清秋は警棒を持っていない左手の拳を握りしめ、全力で相手のこめかみに叩きこんだ。その強化された腕力によって一人目ではとどまらず、二人まとめて宙を舞った。
時間にして数秒にも満たない程の間に六体の死体を捌ききる。
「どうだい。落ち着いて戦えば簡単だろう。それほどまでに吸血鬼のポテンシャルは常人より高いんだよ」
言いながら杉山は清秋に渡した警棒よりも少し小ぶりのものを用いて同じように向かってくる敵を薙ぎ払う。

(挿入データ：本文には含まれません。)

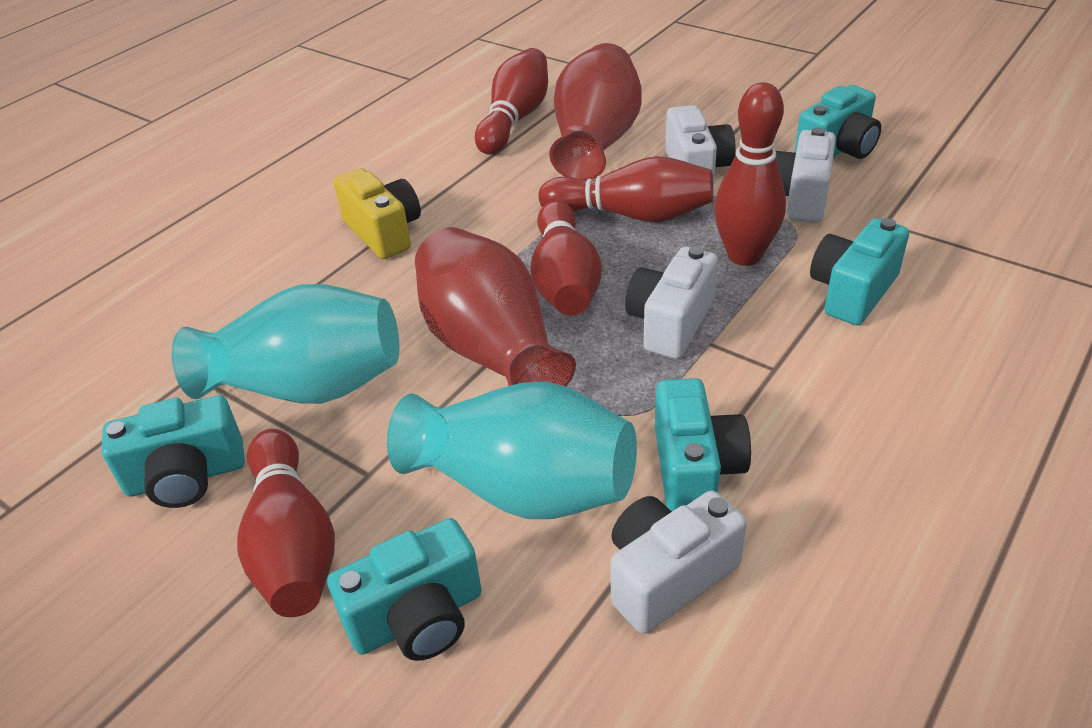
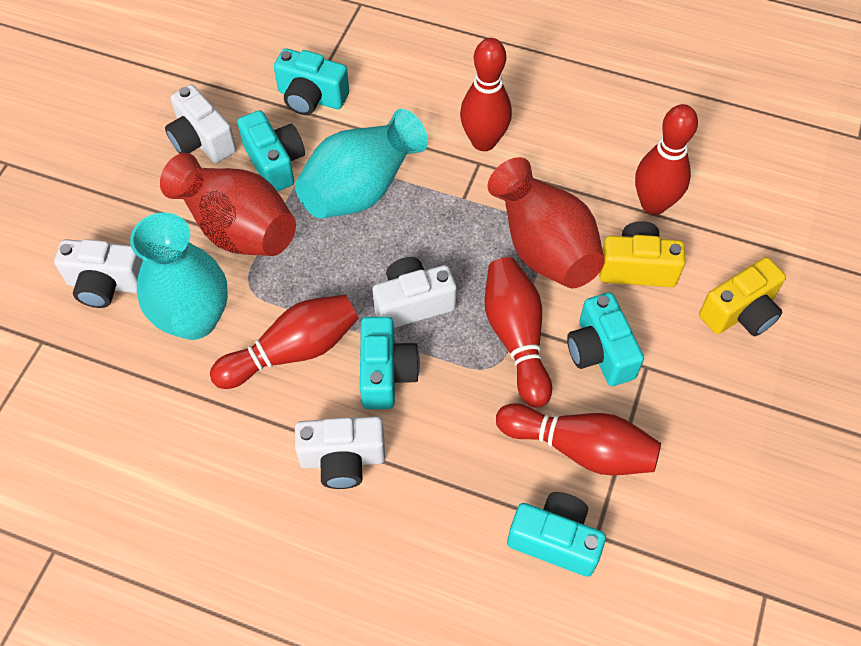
yellow camera: 1 -> 2

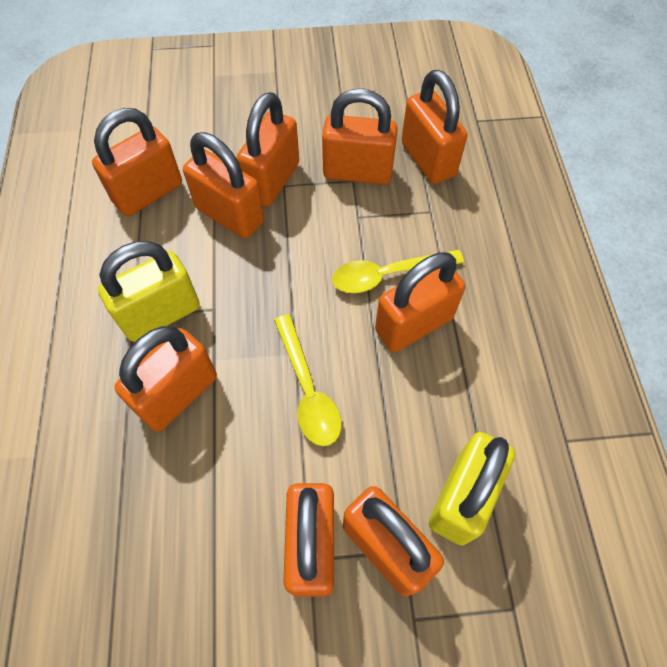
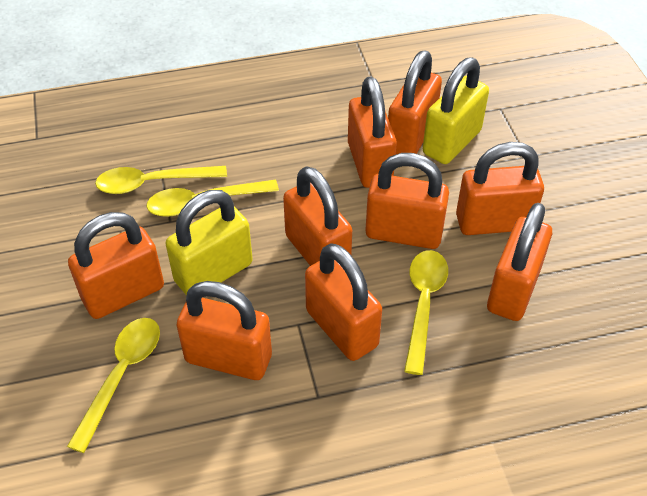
yellow spoon: 2 -> 4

守るべき清秋のフォローを入れる必要が無くなったため、彼も順調に相手の数を減らす。
負けてはいられないと清秋も再度戦闘を開始する。
体が軽い。まるで頭の中に戦闘マニュアルでもインプットしたのではないかと考えてしまうほどに自分の体がその場に応じて最適の対応をし、敵を倒してゆく。
この調子だと敵を全て殲滅することも難しい事ではないんじゃないだろうか。
それほどまでに清秋と杉山の敵を倒す速度は増していた。
しかし異変は突然やってきた。
建物が地震に襲われたように大きく横揺れを起こし、窓からガラスを打ち破る勢いで暴風が吹きこんでくる。
「一体なんだ!?」
突然の戦闘妨害に清秋は叫ぶ。
突発的に起こったその揺れによってその場にいた全員が床に倒れ込み、暴風によって部屋中に巻き上げられ、数人は窓から外に放り出された。
その圧倒的な破壊を起こした原因は外。
出魅の力はは五階まで威力を落とすことなく蹂躙した。
その破壊を受けた五階フロアは惨劇。
辺りにはばらばらになった椅子や観葉植物、所々にもはや戦闘など出来ないであろう数体の死体が散らばっている。
その中で動きを見せるのは所々で動いている死体と治癒能力によって回復した清秋だけだった。
「くっそ。何が起きたんだ」
悪態をつくがそれに反応する者はおらず独り言に終わる。
周りを見回しても人の形をしているのは死体のみ。杉山の姿は見られなかった。
先ほどの暴風によってどこかに吹き飛ばされたのだろうか。
辺りに確認できないということは、粉々にでもなっていない限りどこかへ吹き飛ばされたのだろう。
少々心配ではあるが、清秋より圧倒的に経験を積んでいる。万が一外に放り出されていてもなんとか生き延びて入るだろう。
杉山がいなくなったが敵もほぼすべて戦闘不能状態。この機会を逃すのはもったいないだろうと思い、清秋は上階へ続く階段へと足を進めた。